Hume'un estetik beğeni için öngördüğü kalıcılık ve genellik, aklın deneye önsel doğruluklarına değil; insan duygu ve sağduyusunun iç işleyiş ve yapısına dayanır.

Evrensel estetik beğeni için, bazı ölçütler söz konusudur:
- Zihinsel ya da ruhsal dinginliğin önemi,
- Duyarlı ve hassas duyu organlarına sahip olmak,
- Uzmanlığa dayalı incelmiş ve derinlikli yargılama becerisi,
- İnsan bedeni ve zihninin saf işleyiş mekanizması (saf sezgi ve sağduyu)
- Asgari düzeyde zeka ve sağduyu.

Zihnin iç işleyişinin sağlıklı olması, bedenin sağlıklı olmasıyla mümkün olabilir.

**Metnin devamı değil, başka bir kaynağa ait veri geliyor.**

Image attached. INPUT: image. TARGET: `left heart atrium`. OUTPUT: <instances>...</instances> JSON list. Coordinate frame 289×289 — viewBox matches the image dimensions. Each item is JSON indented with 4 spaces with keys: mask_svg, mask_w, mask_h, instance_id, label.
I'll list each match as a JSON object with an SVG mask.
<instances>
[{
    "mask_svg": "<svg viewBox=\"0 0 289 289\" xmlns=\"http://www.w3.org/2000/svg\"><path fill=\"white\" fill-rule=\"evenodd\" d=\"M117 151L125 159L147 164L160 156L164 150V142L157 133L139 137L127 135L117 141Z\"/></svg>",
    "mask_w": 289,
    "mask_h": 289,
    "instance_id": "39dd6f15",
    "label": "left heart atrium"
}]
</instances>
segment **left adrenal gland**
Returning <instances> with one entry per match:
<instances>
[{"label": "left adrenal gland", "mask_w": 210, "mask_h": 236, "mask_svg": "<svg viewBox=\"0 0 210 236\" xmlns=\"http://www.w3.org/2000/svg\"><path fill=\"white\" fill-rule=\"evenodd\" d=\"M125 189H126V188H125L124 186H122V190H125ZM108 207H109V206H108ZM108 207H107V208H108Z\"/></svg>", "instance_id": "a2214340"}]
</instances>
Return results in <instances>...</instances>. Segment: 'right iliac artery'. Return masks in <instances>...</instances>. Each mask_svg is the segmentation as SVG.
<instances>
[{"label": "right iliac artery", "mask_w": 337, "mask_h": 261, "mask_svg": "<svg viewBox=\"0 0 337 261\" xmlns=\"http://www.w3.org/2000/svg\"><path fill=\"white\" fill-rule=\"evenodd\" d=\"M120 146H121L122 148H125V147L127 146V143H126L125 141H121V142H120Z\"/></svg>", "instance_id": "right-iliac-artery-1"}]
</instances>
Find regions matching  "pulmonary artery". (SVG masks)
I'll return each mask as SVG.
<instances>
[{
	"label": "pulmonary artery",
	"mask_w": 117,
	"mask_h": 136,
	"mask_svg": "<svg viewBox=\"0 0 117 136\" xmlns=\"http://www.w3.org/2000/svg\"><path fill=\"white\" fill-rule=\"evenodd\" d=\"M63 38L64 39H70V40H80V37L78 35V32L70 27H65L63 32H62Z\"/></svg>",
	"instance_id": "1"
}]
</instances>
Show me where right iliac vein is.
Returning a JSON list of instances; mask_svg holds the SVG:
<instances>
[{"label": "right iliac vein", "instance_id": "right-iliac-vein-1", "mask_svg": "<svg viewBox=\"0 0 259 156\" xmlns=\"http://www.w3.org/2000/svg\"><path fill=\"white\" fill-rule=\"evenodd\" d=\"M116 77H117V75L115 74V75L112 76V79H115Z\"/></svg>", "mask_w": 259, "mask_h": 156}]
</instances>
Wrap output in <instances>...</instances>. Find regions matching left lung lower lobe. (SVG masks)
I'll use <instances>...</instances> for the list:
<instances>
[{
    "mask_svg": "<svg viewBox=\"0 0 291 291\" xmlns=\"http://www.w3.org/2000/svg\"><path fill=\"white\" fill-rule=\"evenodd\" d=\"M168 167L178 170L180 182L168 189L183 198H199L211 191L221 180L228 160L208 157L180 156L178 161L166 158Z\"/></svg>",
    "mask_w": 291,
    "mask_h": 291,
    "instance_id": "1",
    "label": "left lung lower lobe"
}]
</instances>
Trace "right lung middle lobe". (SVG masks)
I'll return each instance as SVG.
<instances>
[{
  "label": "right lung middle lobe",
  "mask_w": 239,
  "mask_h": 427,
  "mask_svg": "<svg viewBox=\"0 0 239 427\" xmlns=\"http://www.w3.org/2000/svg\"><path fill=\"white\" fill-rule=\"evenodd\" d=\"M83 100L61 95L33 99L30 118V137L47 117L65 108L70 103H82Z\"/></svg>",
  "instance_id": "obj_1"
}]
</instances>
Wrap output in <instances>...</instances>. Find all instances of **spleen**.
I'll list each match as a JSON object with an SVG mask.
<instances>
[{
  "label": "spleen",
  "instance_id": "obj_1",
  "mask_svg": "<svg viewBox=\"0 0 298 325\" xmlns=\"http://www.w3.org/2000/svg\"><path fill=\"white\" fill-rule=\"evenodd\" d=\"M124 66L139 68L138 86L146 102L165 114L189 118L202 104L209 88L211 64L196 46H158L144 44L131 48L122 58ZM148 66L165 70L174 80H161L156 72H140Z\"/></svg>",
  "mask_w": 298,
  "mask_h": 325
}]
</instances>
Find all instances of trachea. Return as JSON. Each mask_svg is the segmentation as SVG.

Kültür, insan doğasının saflığını, insanı empirik gerçekliğini hem olumlu hem de olumsuz açıdan etkileyebilir.

Derleyici ve toparlayıcı ölçüt olan asgari zeka ve sağduyu kararlarını oy çokluğuna dayandıran liberal demokrasinin ruhuna uygun görünmektedir.

KANT'TA ESTETİK

Transendental Estetik, algılama yetimizin transendental ya da deneye önsel analizi olarak, tüm algılama ediminin ve güzellik algısının zemininde bulunmaktadır.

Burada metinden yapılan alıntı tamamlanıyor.